Our school’s goal is to improve all pre-kindergarten through grade eight students’ academic performance in Language Arts Literacy by providing high quality, effective, and varied research-based instruction.
Our school has implemented a research-based balanced Literacy Program published by MacMillan/McGraw Hill, entitled: Treasures. This literacy program provides our students in grades kindergarten through five with research-based curriculum materials. Teachers utilize read alouds; guided reading; shared reading; independent reading; intertwined with various writing opportunities and techniques as a means to a whole literacy approach. Our new program includes flexible grouping based on student needs, one on one specific skills instruction, independent reading, and ongoing assessment to continually direct instruction.
Kindergarten, first and second grade teachers at Haledon Public School are trained in the Orton Gillingham program. Teachers utilize this program and its techniques to compliment the Treasures Literacy Series. The Orton-Gillingham method is language-based and success-oriented. The students are directly taught reading, handwriting, and written expression as one logical body of knowledge. Learners move step by step from simple to more complex material in a sequential, logical manner that enables students to master important literacy skills. The Orton-Gillingham methodology utilizes phonetics and emphasizes visual, auditory, and kinesthetic learning styles. Instruction begins by focusing on the structure of language and gradually moves towards reading. This program provides students with immediate feedback and a predictable sequence that integrates reading, writing, and spelling. This comprehensive approach to reading instruction benefits all students.
In grades five through eight, students are actively involved and engaged in reading, as well as, discussing several well-known and award winning novels throughout the year, which compliment the existing literacy program. The events, issues, and challenges faced by characters throughout these novels provide students with a plethora of topics to write about. Essays and readers’ responses provide wonderful opportunities for one on one teacher conferencing in order to develop fluent and successful readers and writers.
The novels provide what is termed as, “common learning experiences”, to ensure each student shares a significant depth of common prior knowledge as they move on to the next grade level. As a result, teachers are able to build upon these common learning experiences to utilize preexisting student knowledge in order to build background knowledge regarding the next unit of study.
Our school’s goal is to improve all pre-kindergarten through grade eight students’ academic performance in mathematics by providing high quality, effective, and varied research-based instruction in order to provide all students with the skills necessary for success.
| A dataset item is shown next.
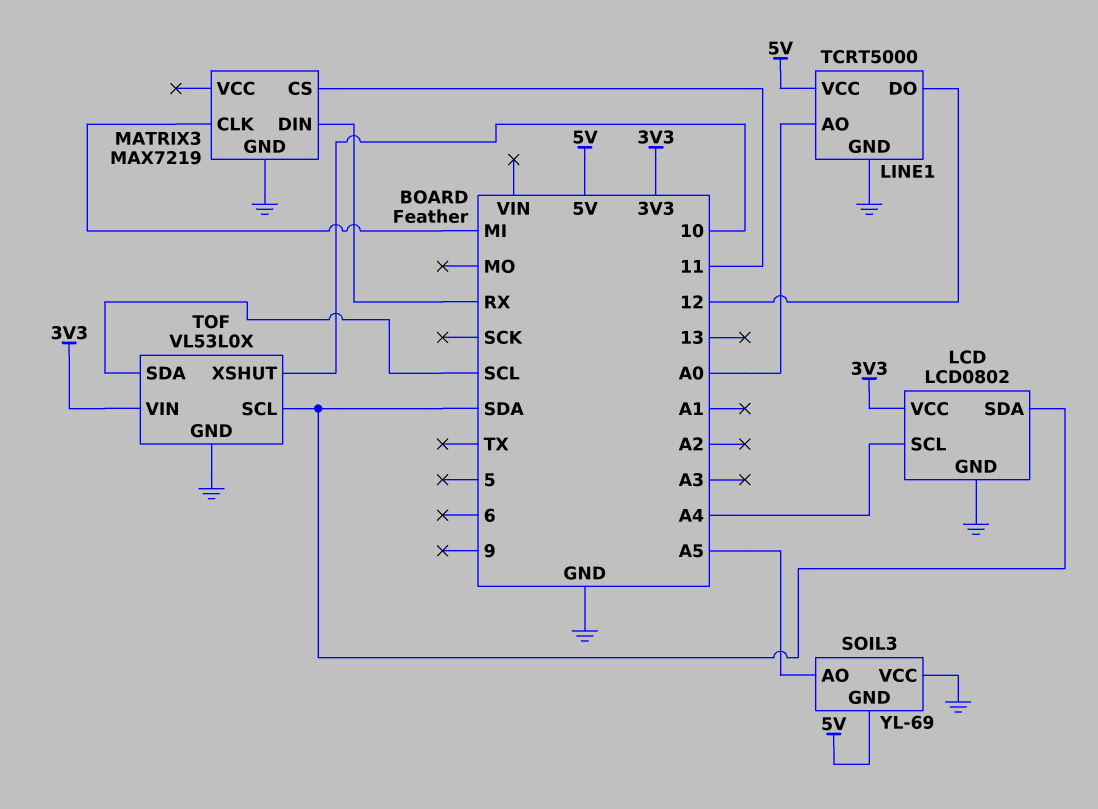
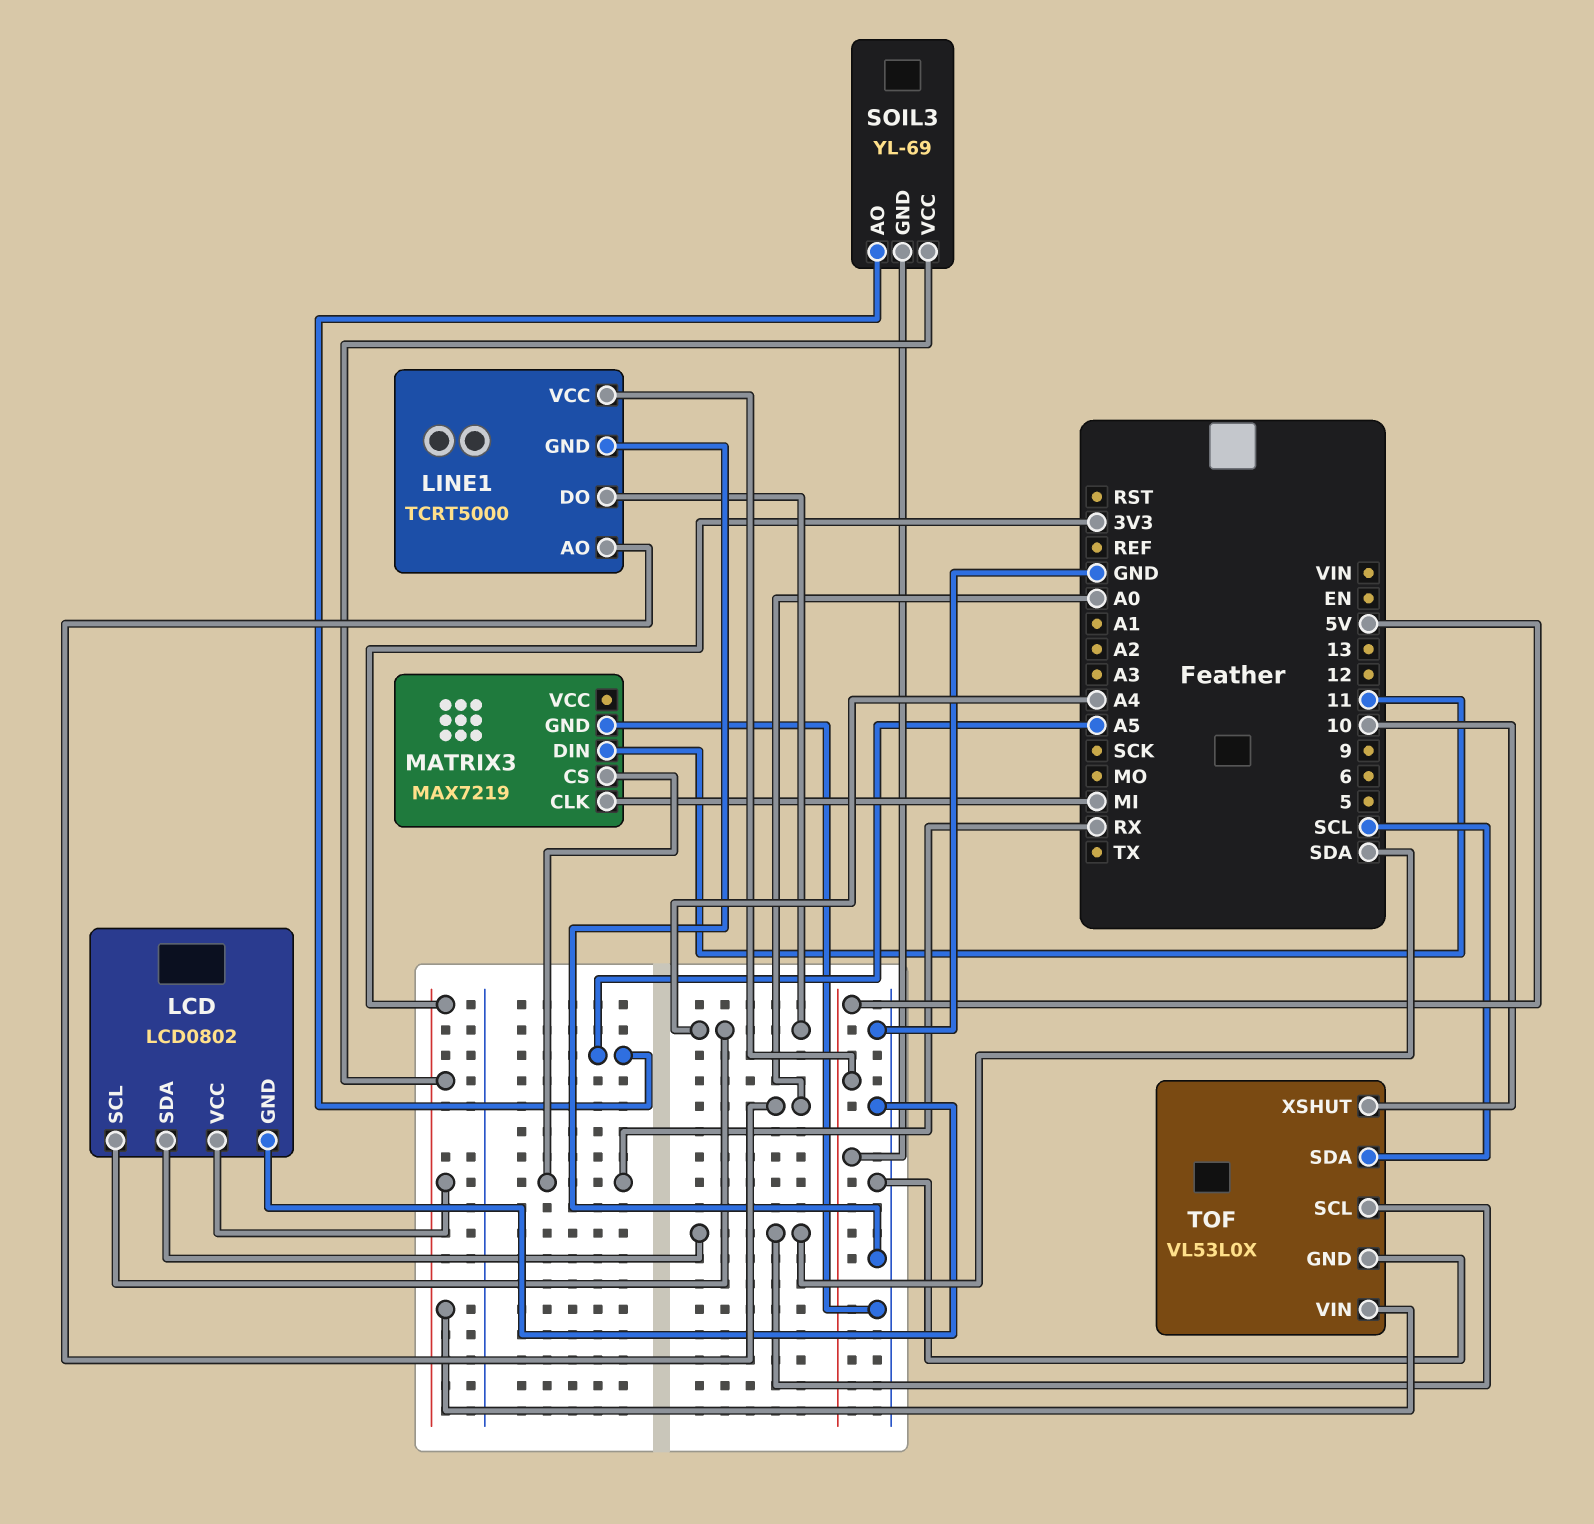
LINE1 pin DO: 12 -> A4
MATRIX3 pin CS: 11 -> RX
MATRIX3 pin DIN: RX -> 11
SOIL3 pin VCC: GND -> 3V3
Our kindergarten through fifth grade classrooms have implemented the latest edition of the Houghton Mifflin Mathematics Program. This program contains research based lessons which focus on the daily use of best practices and differentiated instruction. Students are involved in hands-on mathematics activities, with the use of manipulatives, which engage students right from the start.
In addition, students at the primary level participate in activities in which they focus on connections between mathematics and literature. A great story can often become a springboard for teaching or reinforcing a mathematical concept. This linking of mathematics and literacy effectively enhances children's learning in all related curriculum areas.
Students in grades six through eight are currently using the Glencoe McGraw Hill Program for mathematics instruction. During the middle school years students build upon the strong mathematical number sense which has been built throughout grades K to five. At this point, our middle school students deepen their understanding of more complex mathematical concepts such as: fractions; decimals; percents; integers; and they become proficient in using them to solve problems. Students gain extensive experience with ratios, rates, and percents, which help form a solid foundation for their understanding of, and facility with, proportionality. The study of rational numbers in the middle grades builds on students’ prior knowledge of whole-number concepts and skills.